Negli anni abbiamo imparato a degustare il vino grazie ai corsi per sommelier, alle trasmissioni televisive, ai tanti appuntamenti che ci hanno dato un minimo di educazione, ma per l’olio è tutta un’altra storia.
L’olio si guarda nelle sue minime sfumature, si osserva il suo cambiamento riscaldando il bicchierino blu tra le mani, mentre raggiunge la giusta temperatura, si odora per far penetrare il profumo nel naso, cogliendone le prime caratteristiche di base, e infine si assaggia. Gustare l’olio è complicato, la tecnica del “risucchio” (una parolaccia che però racconta perfettamente il suono che l’olio fa in bocca) conduce l’olio dalle labbra e poi a destra e a sinistra, fin dentro la bocca, per evitare che la punta di acido finisca in gola e, invece, correttamente, salga verso il naso.
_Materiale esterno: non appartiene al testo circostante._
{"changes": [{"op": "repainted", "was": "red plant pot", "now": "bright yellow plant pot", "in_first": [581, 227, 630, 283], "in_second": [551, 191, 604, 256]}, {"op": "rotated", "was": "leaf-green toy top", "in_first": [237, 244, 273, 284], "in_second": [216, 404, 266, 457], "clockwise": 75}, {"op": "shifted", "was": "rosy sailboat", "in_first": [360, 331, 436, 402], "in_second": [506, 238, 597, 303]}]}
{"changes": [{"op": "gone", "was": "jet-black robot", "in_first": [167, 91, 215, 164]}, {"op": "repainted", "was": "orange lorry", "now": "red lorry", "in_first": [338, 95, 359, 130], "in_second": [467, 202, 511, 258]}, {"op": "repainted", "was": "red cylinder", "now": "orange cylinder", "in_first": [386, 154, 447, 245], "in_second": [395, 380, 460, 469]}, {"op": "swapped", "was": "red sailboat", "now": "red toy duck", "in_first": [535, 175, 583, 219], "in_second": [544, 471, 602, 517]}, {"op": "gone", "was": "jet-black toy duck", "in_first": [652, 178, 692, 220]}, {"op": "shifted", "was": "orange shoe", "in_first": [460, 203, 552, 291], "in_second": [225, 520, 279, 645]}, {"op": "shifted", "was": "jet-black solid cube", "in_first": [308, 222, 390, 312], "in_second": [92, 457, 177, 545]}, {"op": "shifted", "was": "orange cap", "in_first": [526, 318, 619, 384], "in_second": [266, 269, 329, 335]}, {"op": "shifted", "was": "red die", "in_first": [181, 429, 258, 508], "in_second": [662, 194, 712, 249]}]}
Chiedo: “ Ma scusa l’olio non si gusta su una fetta di pane?”, Gianluca mi guarda pietoso evitando di farmi sentire una completa ignorante e risponde cosi: “Il pane elimina tutte le caratteristiche dell’olio, in pratica lo ammazza”. Un’altra cosa imparata!.
E piano piano, il profumo arriva e anche il sapore. Si fa sera, è ora di tornare a casa, felice di aver ancora una volta sperimentato questa terra per raccontarla ancora meglio!